I am working on a text data structuring.
I need to make predictions using the following format:
xyz@gmail.com -> Email, India -> Country, etc....
To achieve that, SVC
along with OneVsRestClassifier
is being used. The data extrapolation works just fine if the train and test subsets are in the same script.
However, the predictioning fails if evaluating separately, i.e. train and test data are in separate Python scripts).
The error I receive points to the variations in the sparse matrix dimensions.

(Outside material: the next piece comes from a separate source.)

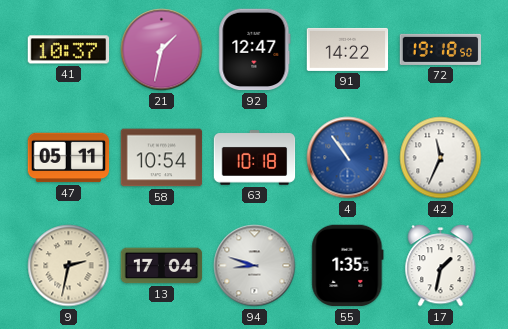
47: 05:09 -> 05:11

help me kindly to resolve this variation issue.
Sample Trainer Module
import numpy as np
from sklearn.preprocessing import LabelEncoder
from sklearn.feature_extraction.text import TfidfVectorizer
from sklearn.svm import SVC
from sklearn.multiclass import OneVsRestClassifier
#Tfidf vectorizer for text data
tfidf_enc = TfidfVectorizer(binary=True)
lbl_enc = LabelEncoder()
X = tfidf_enc.fit_transform(name_text)
X = X.astype('float16')
y = lbl_enc.fit_transform(name_label)
clf = SVC(C=100, kernel='rbf', degree=3,
gamma=1, coef0=1, shrinking=True,
probability=True, tol=0.001, cache_size=200,
class_weight=None, verbose=2, max_iter=-1,
decision_function_shape=None, random_state=None)

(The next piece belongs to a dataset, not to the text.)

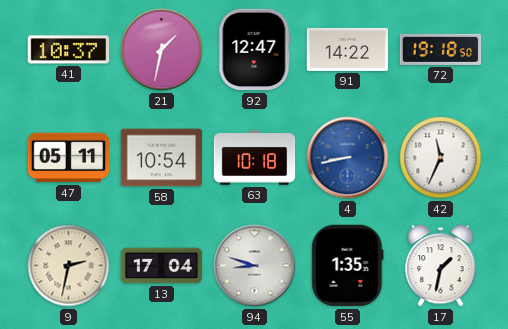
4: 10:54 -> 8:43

model = OneVsRestClassifier(clf, n_jobs=4)
model.fit(X,y)
import pickle
# save the model to disk
filename = 'D:/authAff_model.sav'
pickle.dump(model, open(filename, 'wb'))
Sample Testing Module
import numpy as np
from sklearn.preprocessing import LabelEncoder
from sklearn.feature_extraction.text import TfidfVectorizer
import pickle
# load the model from disk
filename = 'D:/authAff_model.sav'
loaded_model = pickle.load(open(filename, 'rb'))
#Prediction
test_as_text = ['France','xyz@gmail.com','Singapore']
test_as_text = [item.lower() for item in test_as_text]
tfidf_enc = TfidfVectorizer(binary=True)
X_test = tfidf_enc.fit_transform(test_as_text)
X_test = X_test.astype('float16')
y_test = loaded_model.predict(X_test)
Error Message
When testing as a separate script the following error occurs:
ValueError: X.shape[1] = 6 should be equal to 6104, the number of features at training time
Original dimensionality:
<3x6104 sparse matrix of type '<type 'numpy.float16'>'
with 3 stored elements in Compressed Sparse Row format>